Let's move on to another incident. That of John Ringo and his momentary guestness at ConCarolina. It was announced a couple of days ago that Ringo would be a guest at ConCarolina, and a number of folks immediately objected and withdrew their own attendance because of things Ringo has said and some themes of his writing.

I admit, I own a number of Ringo's books in digital format from when I purchased many of Baen's ebooks. I know I've read at least one, but I honestly cannot remember any titles or plotlines of any of them. I think his writing didn't appeal to me, or I considered it filler to read while waiting for something good. I don't know. But his works clearly lacked impact and didn't connect with me. At the time I purchased them, I wasn't aware of his ... opinions on women. If I had been, I would not have purchased anything by him.

That said, ConCarolina has now disinvited Ringo, which isn't going to make the problem go away for the convention. In fact, it's a very bad sign after a similar incident hurt Odyssey Con last year, and several invited guests withdrew. As a person involved in conventions, these stories break my heart.
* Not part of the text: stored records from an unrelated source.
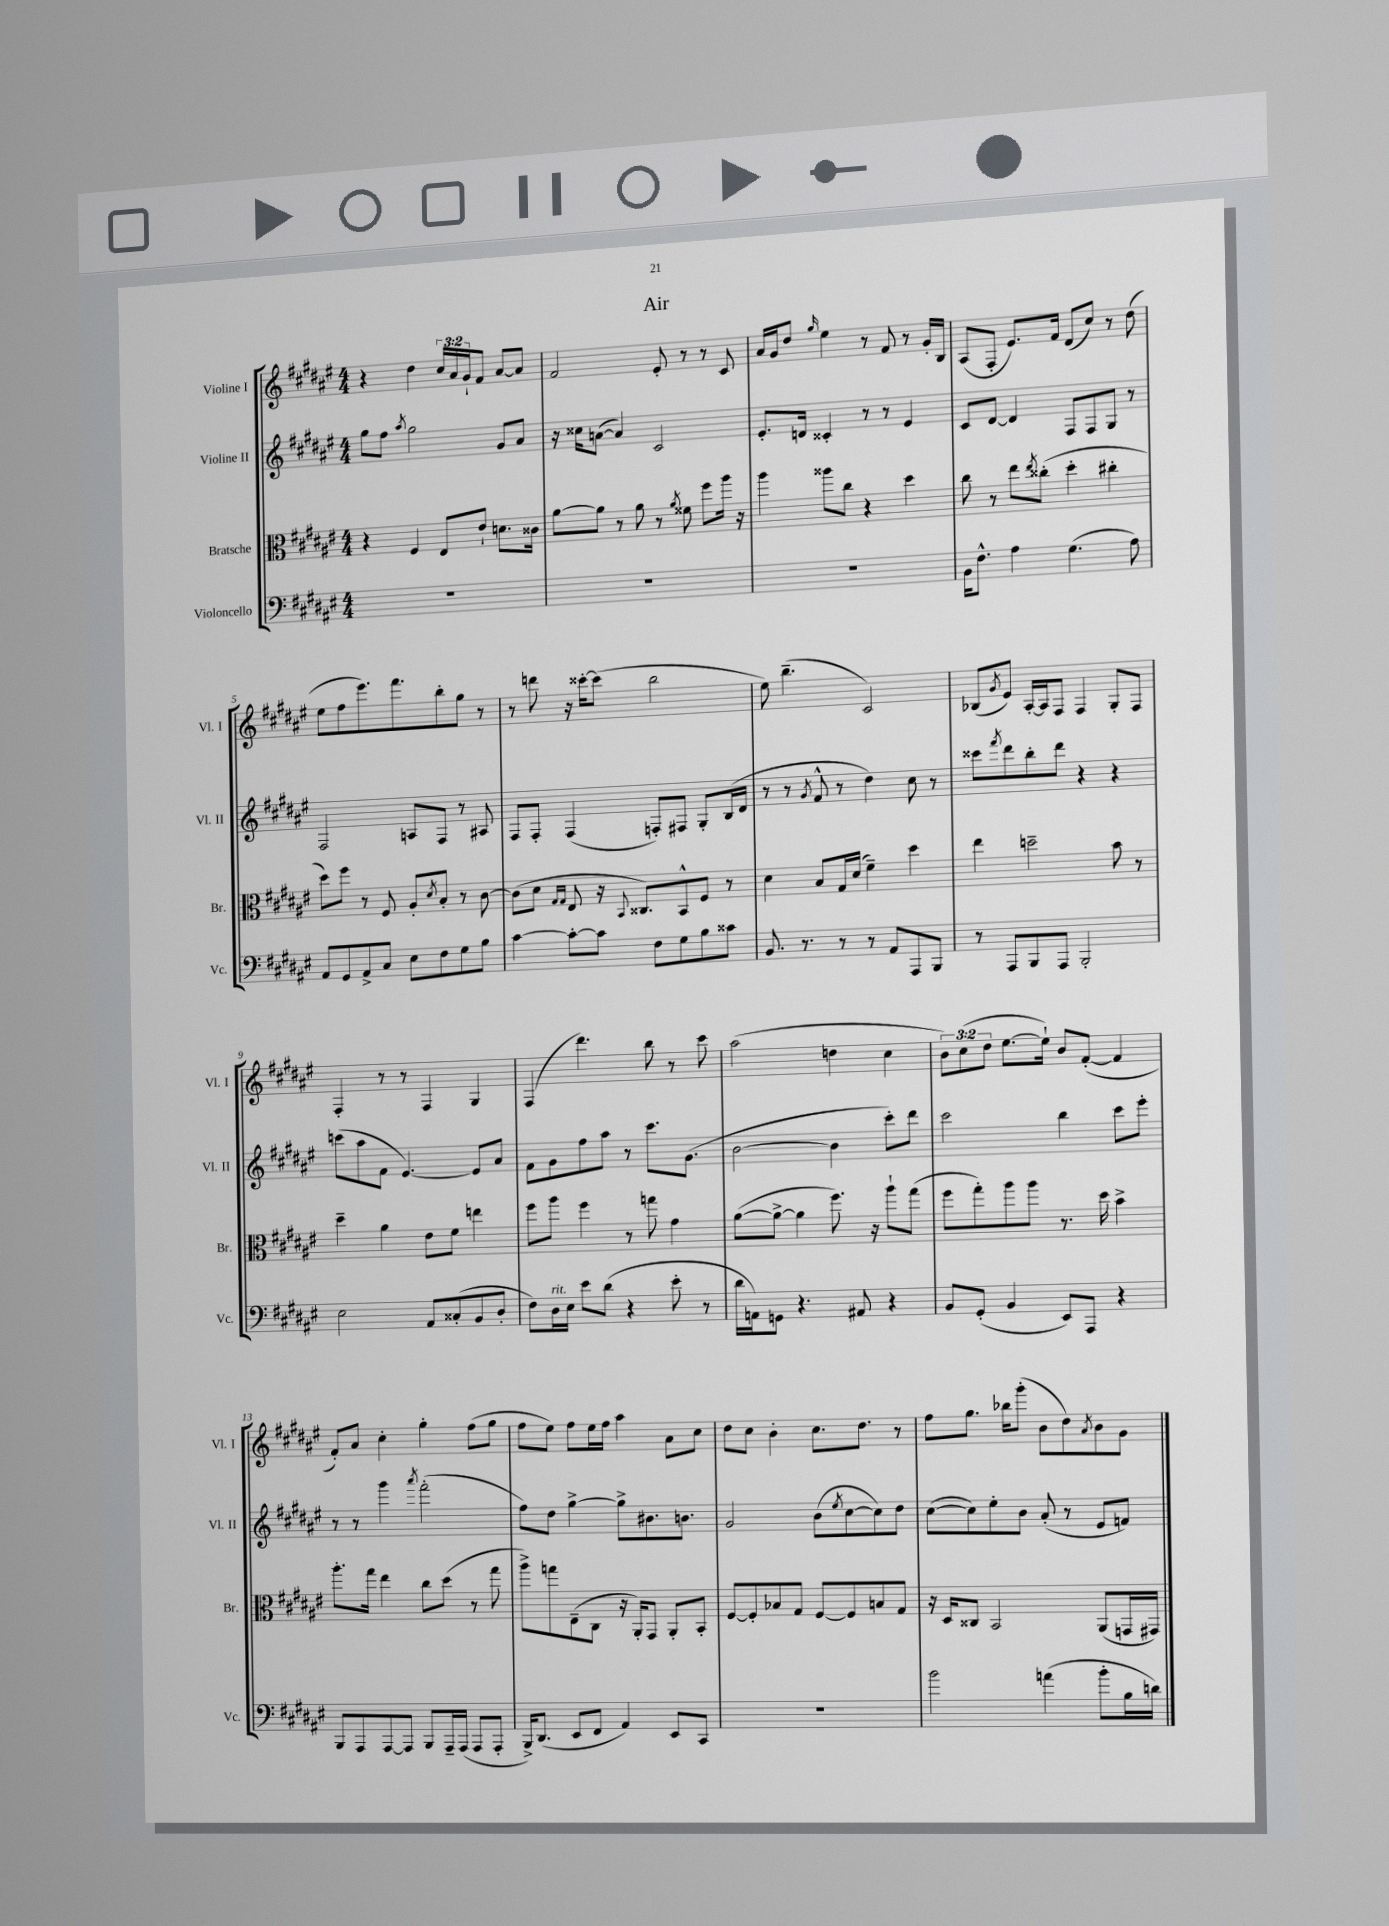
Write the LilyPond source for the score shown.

\header { title = "Air" }
<<
\new StaffGroup <<
\new Staff = "s0" \with { instrumentName = "Violine I" shortInstrumentName = "Vl. I" } {
    \clef treble \key fis \major \numericTimeSignature \time 4/4 \override Staff.TupletNumber.text = #tuplet-number::calc-fraction-text
    r4 dis''4 \tuplet 3/2 { cis''16 ais'16 gis'16-! } fis'8 ais'8~ ais'8 |
    fis'2 eis'8-. r8 r8 cis'8 |
    ais'16 gis'16 dis''8 \grace { gis''16 } eis''4 r8 fis'8 r8 gis'16-. b16 |
    ais8( fis8-. eis'8.) fis'16 dis'8( cis''8) r8 dis''8( |
    eis''8 fis''8 eis'''8.) fis'''8. b''8-. gis''8 r8 |
    r8 d'''8 r16 cisis'''16~-. cisis'''8( b''2 |
    eis''8) b''4.--( cis'2) |
    bes8( \acciaccatura { gis'8 } eis'8) ais16~-. ais16 fis8 fis4 gis8-. fis8 |
    fis4-. r8 r8 fis4 gis4 |
    fis4( dis'''4.) b''8 r8 cis'''8 |
    ais''2( d''4 cis''4 |
    \tuplet 3/2 { b'8) cis''8( dis''8 } eis''8.~ eis''16-!) b'8 fis'8~-.( fis'4 |
    fis'8-.) ais'8 cis''4-. gis''4-. fis''8( gis''8 |
    fis''8 eis''8) fis''8 eis''16 fis''16 ais''4 ais'8 cis''8 |
    dis''8 cis''8 b'4-. cis''8. dis''8. r8 |
    fis''8 gis''8. bes''16 gis'''8-.( b'8 dis''8) \acciaccatura { ais'8 } b'8 gis'8 \bar "|." |
}
\new Staff = "s1" \with { instrumentName = "Violine II" shortInstrumentName = "Vl. II" } {
    \clef treble \key fis \major \numericTimeSignature \time 4/4
    gis''8 fis''8 \acciaccatura { ais''8 } gis''2 gis'8 ais'8 |
    r16 cisis''16 a'8~( a'4) cis'2 |
    eis'8.-. d'16 cisis'4-. r8 r8 eis'4 |
    cis'8 dis'8~ dis'4 fis8 fis8 gis8 r8 |
    fis2 a8 fis8 r8 ais8 |
    fis8 fis8-. fis4( f8-.) fis8 gis8-. b16( dis'16 |
    r8 r8 \acciaccatura { gis'8 } fis'8-^ r8 dis''4) cis''8 r8 |
    cisis'''8 \acciaccatura { fis'''8 } dis'''8 b''8-. dis'''8 r4 r4 |
    c'''8( ais''8 fis'8 eis'4.~) eis'8 ais'8 |
    fis'8 gis'8 fis''8 ais''8 r8 cis'''8. gis'8.( |
    b'2~ b'4 cis'''8-.) dis'''8 |
    cis'''2 b''4 cis'''8 eis'''8-. |
    r8 r8 gis'''4 \acciaccatura { ais'''8 } fis'''2-.( |
    fis''8) dis''8 gis''4~-> gis''8-> bis'8. b'8. |
    gis'2 b'8( \acciaccatura { eis''8 } cis''8~ cis''8) dis''8 |
    cis''8~( cis''8) eis''8-. b'8 ais'8-.( r8 eis'8 f'8) \bar "|." |
}
\new Staff = "s2" \with { instrumentName = "Bratsche" shortInstrumentName = "Br." } {
    \clef alto \key fis \major \numericTimeSignature \time 4/4
    r4 fis4 eis8 eis'8-! d'8. cisis'16 |
    ais'8~ ais'8 r8 ais'8 r8 \acciaccatura { ais'8 } fisis'8 fis''8 ais''16 r16 |
    ais''4 aisis''8 cis''8 r4 dis''4 |
    cis''8 r8 eis''8 \acciaccatura { eis''8 } cisis''8-.( dis''4-. cis''4-. |
    dis''8) fis''8 r8 fis8 ais8-. \acciaccatura { dis'8 } b8-. r8 cis'8~ |
    cis'8( dis'8 \grace { gis16 gis16 } eis8 r16 \appoggiatura { b,8 } cisis8.) b,8-^ fis8 r8 |
    dis'4 b8 gis16 dis'16( fis'4--) dis''4 |
    eis''4 d''2-- b'8 r8 |
    dis''4-- ais'4 eis'8 fis'8 e''4 |
    fis''8 ais''8 fis''4 r8 g''8 gis'4 |
    ais'8~( ais'8~-> ais'4 fis''8.) r16 ais''8-! gis''8( |
    fis''8 gis''8-.) ais''8 ais''8 r8. dis''16 b'4-> |
    ais''8.-. gis''16 eis''4 cis''8 dis''8( r8 gis''8 |
    ais''8->) g''8 eis8--( cis8 r16 ais,16-.) gis,8 ais,8-. b,8-. |
    fis8~ fis8-. bes8 gis8 fis8~ fis8 b8 gis8 |
    r16 dis16 cisis8 b,2 ais,8( g,16 gis,16) \bar "|." |
}
\new Staff = "s3" \with { instrumentName = "Violoncello" shortInstrumentName = "Vc." } {
    \clef bass \key fis \major \numericTimeSignature \time 4/4
    R1 |
    R1 |
    R1 |
    b,16 fis8.-^ ais4 gis4.( ais8) |
    ais,8 gis,8 ais,8-> cis8 eis8 fis8 gis8 b8 |
    cis'4~ cis'8~-. cis'8 fis8 gis8 b8 cisis'8 |
    b,8. r8. r8 r8 ais,8 ais,,8 b,,8 |
    r8 ais,,8 b,,8 ais,,8 b,,2-. |
    eis2 ais,8 cisis8-.( b,8 dis8-. |
    fis8) dis16^\markup { \italic "rit." } eis16 eis'8 dis'8( r4 eis'8-. r8 |
    dis'16 a,16) g,8 r4. ais,8 r4 |
    b,8 gis,8-.( b,4 eis,8) ais,,8 r4 |
    b,,8 ais,,8 ais,,8~ ais,,8 b,,8 ais,,16-- ais,,16( ais,,8 ais,,8-. |
    b,,16->) dis,8.( eis,8 fis,8 ais,4) eis,8 cis,8 |
    R1 |
    b'2 a'4( b'8-. b16 d'16) \bar "|." |
}
>>
>>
It's so hard to get a convention going, so hard to figure out costs and then who to invite. And if you invite someone who is problematic, even if you are unaware of the problems, you might sink your entire effort.

It's enough to make a person swear off conventions. Certainly enough to make being on a concom a dangerous and scary job. I admit I admire those members of fandom who volunteer their time for such a thankless task even more after learning about these various problems.